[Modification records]
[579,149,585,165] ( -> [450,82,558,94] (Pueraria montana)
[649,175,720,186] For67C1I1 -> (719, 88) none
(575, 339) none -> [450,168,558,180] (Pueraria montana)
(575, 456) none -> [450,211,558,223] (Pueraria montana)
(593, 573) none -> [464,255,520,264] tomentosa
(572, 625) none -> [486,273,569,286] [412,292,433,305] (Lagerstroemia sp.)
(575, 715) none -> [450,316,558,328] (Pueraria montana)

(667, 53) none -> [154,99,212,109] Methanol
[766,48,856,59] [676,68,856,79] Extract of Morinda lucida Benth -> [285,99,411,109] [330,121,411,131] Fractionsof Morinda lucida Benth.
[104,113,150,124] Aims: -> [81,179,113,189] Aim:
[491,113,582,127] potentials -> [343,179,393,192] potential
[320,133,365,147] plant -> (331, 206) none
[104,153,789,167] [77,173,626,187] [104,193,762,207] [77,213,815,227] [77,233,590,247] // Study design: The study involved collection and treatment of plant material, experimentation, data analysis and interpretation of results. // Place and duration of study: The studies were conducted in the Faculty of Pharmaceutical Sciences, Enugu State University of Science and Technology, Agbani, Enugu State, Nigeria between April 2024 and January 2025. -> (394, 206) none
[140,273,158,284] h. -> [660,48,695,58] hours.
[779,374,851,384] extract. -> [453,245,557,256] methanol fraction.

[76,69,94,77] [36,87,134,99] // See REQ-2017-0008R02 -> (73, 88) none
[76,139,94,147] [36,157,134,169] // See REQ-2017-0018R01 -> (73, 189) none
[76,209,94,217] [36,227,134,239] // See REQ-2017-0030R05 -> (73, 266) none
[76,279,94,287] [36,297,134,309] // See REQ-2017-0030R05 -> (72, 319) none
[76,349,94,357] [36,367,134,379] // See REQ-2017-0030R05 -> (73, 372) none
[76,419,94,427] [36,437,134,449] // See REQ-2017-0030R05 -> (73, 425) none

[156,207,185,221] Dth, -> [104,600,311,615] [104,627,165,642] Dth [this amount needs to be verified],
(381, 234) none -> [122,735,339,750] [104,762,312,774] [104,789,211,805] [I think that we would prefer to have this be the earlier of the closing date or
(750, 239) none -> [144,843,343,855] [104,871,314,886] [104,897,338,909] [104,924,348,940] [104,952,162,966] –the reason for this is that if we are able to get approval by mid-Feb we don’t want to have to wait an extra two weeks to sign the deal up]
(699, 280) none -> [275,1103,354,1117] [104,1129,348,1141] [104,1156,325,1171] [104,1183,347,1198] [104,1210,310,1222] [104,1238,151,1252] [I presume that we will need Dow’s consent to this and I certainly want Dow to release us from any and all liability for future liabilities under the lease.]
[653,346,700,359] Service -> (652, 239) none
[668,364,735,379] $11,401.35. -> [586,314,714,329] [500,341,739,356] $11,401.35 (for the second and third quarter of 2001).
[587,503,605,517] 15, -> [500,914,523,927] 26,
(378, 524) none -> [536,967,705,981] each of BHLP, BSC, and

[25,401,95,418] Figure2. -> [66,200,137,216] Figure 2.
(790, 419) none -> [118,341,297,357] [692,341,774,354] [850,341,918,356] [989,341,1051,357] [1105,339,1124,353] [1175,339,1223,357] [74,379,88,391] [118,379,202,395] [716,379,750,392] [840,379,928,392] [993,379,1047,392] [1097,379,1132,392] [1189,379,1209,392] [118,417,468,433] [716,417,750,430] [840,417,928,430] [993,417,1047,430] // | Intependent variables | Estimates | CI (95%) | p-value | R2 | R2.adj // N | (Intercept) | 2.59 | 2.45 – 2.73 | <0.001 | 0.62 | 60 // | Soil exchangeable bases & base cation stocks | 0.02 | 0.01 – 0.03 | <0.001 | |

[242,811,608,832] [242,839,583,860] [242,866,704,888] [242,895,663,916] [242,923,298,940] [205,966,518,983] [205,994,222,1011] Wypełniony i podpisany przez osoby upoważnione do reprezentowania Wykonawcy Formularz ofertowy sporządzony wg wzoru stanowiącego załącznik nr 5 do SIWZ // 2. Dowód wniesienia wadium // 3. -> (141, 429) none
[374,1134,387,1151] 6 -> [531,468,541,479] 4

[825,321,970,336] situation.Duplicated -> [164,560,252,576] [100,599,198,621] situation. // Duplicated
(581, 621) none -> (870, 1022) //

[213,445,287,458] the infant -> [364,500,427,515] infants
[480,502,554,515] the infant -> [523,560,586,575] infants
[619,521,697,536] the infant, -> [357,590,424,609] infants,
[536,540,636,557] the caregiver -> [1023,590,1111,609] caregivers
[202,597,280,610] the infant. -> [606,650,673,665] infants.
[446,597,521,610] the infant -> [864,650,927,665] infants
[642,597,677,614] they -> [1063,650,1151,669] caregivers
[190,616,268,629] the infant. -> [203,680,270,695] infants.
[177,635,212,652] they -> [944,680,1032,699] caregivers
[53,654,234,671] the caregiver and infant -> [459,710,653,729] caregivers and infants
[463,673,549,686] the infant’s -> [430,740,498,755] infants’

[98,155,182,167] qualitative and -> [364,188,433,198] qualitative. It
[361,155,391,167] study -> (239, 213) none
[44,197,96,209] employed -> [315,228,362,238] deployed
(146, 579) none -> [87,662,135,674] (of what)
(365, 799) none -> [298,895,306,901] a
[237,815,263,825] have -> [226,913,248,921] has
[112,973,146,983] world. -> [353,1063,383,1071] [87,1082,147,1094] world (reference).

▶ **Task brief**
Only the lines from the beginning of the entries through the line bearing "[320,133,365,147] plant -> (331, 206) none" should be returned, each exactly as written.

▶ **Task solution**
[579,149,585,165] ( -> [450,82,558,94] (Pueraria montana)
[649,175,720,186] For67C1I1 -> (719, 88) none
(575, 339) none -> [450,168,558,180] (Pueraria montana)
(575, 456) none -> [450,211,558,223] (Pueraria montana)
(593, 573) none -> [464,255,520,264] tomentosa
(572, 625) none -> [486,273,569,286] [412,292,433,305] (Lagerstroemia sp.)
(575, 715) none -> [450,316,558,328] (Pueraria montana)

(667, 53) none -> [154,99,212,109] Methanol
[766,48,856,59] [676,68,856,79] Extract of Morinda lucida Benth -> [285,99,411,109] [330,121,411,131] Fractionsof Morinda lucida Benth.
[104,113,150,124] Aims: -> [81,179,113,189] Aim:
[491,113,582,127] potentials -> [343,179,393,192] potential
[320,133,365,147] plant -> (331, 206) none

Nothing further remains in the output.